6. Starter deck balance

This is something we’re working on still - in fact, Zac created a simulator to run 10s of thousands of test hands to try out lots of different starting deck compositions. Right now, we’re deciding between a 10 card and 15 card starting deck.

7. Going from 6 to 4 ship parts

Originally, we did not limit the number of ship parts a player could have at all, but that could get very confusing when there were so many cards to keep track of, so we limited it to 8 and then 6. After playing with 6 for a long time, a play tester asked why we didn’t further limit it to four to make the buying process more strategic and make it simpler to track what special abilities were available to the player.  We mulled the idea over, but didn’t want the players to have to dig through their player decks to take out cards.

While designing the player boards however, we quickly realized 4 would be much easier than 6 to fit on the board and added the rule that it was only the ship part that would be replaced and not the cards in the players decks- saving players from sifting through their cards to find things to take out.

8. Reducing cards gained from ship parts

Originally each ship part added 2-4 cards every time you added a new one to your board.
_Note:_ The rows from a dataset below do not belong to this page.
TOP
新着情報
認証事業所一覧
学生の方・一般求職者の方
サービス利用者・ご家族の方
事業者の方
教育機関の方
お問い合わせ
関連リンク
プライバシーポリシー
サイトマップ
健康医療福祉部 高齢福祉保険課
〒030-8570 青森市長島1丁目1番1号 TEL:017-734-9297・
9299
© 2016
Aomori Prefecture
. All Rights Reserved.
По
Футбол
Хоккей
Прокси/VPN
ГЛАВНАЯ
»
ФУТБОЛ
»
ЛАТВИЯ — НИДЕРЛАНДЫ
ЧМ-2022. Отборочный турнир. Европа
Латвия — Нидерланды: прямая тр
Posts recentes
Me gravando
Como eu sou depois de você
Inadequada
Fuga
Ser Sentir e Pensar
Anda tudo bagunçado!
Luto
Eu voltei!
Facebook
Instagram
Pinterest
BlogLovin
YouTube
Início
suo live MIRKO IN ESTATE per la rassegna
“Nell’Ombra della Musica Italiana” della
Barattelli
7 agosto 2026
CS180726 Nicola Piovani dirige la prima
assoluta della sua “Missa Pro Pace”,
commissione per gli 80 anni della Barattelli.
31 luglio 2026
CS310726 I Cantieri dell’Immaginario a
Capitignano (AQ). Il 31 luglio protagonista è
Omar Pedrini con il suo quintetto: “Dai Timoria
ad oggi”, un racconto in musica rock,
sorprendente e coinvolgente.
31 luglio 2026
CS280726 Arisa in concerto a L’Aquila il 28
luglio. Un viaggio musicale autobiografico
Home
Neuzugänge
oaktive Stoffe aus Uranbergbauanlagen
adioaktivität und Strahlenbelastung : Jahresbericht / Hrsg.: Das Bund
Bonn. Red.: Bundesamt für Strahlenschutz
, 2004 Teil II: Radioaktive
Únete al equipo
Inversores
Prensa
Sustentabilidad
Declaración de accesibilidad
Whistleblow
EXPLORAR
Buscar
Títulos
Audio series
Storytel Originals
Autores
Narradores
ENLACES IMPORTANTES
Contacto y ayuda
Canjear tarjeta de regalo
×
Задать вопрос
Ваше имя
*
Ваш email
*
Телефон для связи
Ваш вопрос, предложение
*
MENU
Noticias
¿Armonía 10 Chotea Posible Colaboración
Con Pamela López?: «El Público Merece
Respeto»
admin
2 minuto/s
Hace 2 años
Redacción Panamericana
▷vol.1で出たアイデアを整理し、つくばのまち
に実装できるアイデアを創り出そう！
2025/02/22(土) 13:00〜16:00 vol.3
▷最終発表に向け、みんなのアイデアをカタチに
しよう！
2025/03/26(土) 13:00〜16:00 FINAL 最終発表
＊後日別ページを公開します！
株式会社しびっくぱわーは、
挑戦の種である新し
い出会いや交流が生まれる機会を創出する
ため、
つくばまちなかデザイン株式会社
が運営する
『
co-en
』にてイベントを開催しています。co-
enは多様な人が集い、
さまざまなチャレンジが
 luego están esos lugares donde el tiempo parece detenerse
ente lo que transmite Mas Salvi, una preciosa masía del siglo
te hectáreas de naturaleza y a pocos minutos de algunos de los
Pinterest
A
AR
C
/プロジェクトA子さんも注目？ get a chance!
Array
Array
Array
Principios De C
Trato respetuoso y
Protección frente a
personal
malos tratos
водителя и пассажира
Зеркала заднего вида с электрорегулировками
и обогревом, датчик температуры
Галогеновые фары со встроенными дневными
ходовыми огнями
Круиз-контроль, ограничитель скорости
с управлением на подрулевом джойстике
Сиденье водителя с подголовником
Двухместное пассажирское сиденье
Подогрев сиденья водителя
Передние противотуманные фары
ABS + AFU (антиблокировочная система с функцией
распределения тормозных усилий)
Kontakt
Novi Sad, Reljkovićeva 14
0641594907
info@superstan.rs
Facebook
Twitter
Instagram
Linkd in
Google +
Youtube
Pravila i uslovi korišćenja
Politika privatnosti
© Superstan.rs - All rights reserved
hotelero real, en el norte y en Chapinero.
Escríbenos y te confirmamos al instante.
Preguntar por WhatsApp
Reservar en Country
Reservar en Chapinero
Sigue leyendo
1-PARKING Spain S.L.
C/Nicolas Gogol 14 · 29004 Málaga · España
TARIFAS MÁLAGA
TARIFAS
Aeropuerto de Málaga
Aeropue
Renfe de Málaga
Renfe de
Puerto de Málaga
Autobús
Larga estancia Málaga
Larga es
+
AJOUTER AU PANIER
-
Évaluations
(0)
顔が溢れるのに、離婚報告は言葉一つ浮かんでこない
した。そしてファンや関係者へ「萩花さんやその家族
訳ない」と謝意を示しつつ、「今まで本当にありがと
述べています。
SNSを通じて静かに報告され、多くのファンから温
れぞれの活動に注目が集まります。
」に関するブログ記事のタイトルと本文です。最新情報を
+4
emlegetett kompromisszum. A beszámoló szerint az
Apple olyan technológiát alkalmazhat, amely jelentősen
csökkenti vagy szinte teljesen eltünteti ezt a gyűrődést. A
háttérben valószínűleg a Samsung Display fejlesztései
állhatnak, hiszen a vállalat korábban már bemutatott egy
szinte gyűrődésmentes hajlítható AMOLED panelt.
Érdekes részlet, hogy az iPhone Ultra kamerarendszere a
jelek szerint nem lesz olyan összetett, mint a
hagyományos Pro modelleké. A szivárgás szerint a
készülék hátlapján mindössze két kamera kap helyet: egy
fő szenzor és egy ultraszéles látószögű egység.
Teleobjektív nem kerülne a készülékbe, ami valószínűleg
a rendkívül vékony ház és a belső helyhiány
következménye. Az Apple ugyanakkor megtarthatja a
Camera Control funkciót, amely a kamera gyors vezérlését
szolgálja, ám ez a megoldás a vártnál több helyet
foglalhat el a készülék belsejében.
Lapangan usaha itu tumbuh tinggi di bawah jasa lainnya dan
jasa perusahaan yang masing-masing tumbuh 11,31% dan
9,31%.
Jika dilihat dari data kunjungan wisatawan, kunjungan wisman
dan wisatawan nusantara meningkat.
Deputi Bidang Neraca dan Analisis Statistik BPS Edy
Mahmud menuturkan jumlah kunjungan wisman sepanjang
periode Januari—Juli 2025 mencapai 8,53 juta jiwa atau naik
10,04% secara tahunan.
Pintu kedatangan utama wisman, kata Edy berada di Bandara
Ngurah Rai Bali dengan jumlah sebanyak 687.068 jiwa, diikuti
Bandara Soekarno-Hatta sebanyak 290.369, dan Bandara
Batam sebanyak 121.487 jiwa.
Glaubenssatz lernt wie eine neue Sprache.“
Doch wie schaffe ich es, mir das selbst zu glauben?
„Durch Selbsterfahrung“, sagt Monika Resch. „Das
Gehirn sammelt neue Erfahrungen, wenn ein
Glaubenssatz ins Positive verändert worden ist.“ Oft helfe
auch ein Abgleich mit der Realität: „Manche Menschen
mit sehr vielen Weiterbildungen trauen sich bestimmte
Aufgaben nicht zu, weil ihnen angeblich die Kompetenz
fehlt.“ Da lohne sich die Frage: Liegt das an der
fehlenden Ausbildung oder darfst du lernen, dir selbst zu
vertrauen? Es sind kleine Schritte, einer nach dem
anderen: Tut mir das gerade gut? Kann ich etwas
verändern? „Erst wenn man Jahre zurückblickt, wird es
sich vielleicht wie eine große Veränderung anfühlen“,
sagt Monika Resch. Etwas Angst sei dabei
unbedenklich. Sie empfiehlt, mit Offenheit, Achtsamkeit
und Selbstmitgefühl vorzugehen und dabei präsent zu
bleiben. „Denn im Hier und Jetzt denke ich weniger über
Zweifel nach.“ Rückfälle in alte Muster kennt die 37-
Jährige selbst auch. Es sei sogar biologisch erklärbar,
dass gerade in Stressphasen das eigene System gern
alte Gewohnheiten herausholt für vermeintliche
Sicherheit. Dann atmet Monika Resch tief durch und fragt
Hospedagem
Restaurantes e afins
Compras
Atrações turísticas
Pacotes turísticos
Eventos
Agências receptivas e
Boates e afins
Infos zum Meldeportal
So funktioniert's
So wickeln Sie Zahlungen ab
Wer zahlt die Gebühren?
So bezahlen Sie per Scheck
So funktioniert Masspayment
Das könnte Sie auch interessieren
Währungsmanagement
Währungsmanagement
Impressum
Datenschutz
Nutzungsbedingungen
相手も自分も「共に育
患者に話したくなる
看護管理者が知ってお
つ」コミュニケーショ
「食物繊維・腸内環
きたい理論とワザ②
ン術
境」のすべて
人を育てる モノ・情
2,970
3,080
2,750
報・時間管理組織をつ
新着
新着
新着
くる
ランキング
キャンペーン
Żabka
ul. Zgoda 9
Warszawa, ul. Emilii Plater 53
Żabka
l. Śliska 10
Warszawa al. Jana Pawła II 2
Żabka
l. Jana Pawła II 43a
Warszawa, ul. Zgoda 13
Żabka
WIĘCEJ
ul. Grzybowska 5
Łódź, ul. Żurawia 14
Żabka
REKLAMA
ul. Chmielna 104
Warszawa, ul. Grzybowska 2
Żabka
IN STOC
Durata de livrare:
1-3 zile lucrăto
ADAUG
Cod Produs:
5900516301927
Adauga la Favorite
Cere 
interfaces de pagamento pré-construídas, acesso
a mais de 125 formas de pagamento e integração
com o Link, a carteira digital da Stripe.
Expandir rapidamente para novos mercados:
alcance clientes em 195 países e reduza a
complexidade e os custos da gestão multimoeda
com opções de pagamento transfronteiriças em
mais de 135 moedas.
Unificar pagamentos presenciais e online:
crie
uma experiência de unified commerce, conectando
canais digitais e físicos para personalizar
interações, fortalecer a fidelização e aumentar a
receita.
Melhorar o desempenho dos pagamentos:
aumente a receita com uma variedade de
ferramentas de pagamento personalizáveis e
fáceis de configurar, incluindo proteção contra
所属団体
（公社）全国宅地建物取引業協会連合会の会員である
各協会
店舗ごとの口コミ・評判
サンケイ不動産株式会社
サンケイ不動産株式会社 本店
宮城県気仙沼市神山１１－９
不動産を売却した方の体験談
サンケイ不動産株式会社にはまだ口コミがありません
This seemed good in theory, but very quickly unbalanced peoples decks. We shifted the cards added to 1-3, with the majority giving only 1 extra card. Since then, players decks have been a lot easier to balance the proper action point to card ratio.

9. Removing bidding

We were really excited about a mechanic that let other players“steal”store cards from each other by outbidding the player that is attempting to buy something on their turn. This was a fun mechanic, but made the game longer and complicated the time in between players turns. Players constantly had to“check”to see if anyone was outbidding them or not. We canned the idea to save time and make everything simpler.

10. Reactor contracts being too easy

Reactors are the most plentiful card in the game - for good reason, you need them to play more than one card on your turn.

Because of this though, contracts with reactor requirements were by far the easiest to accomplish. We had to increase the amount of reactor requirements on each contract to balance this.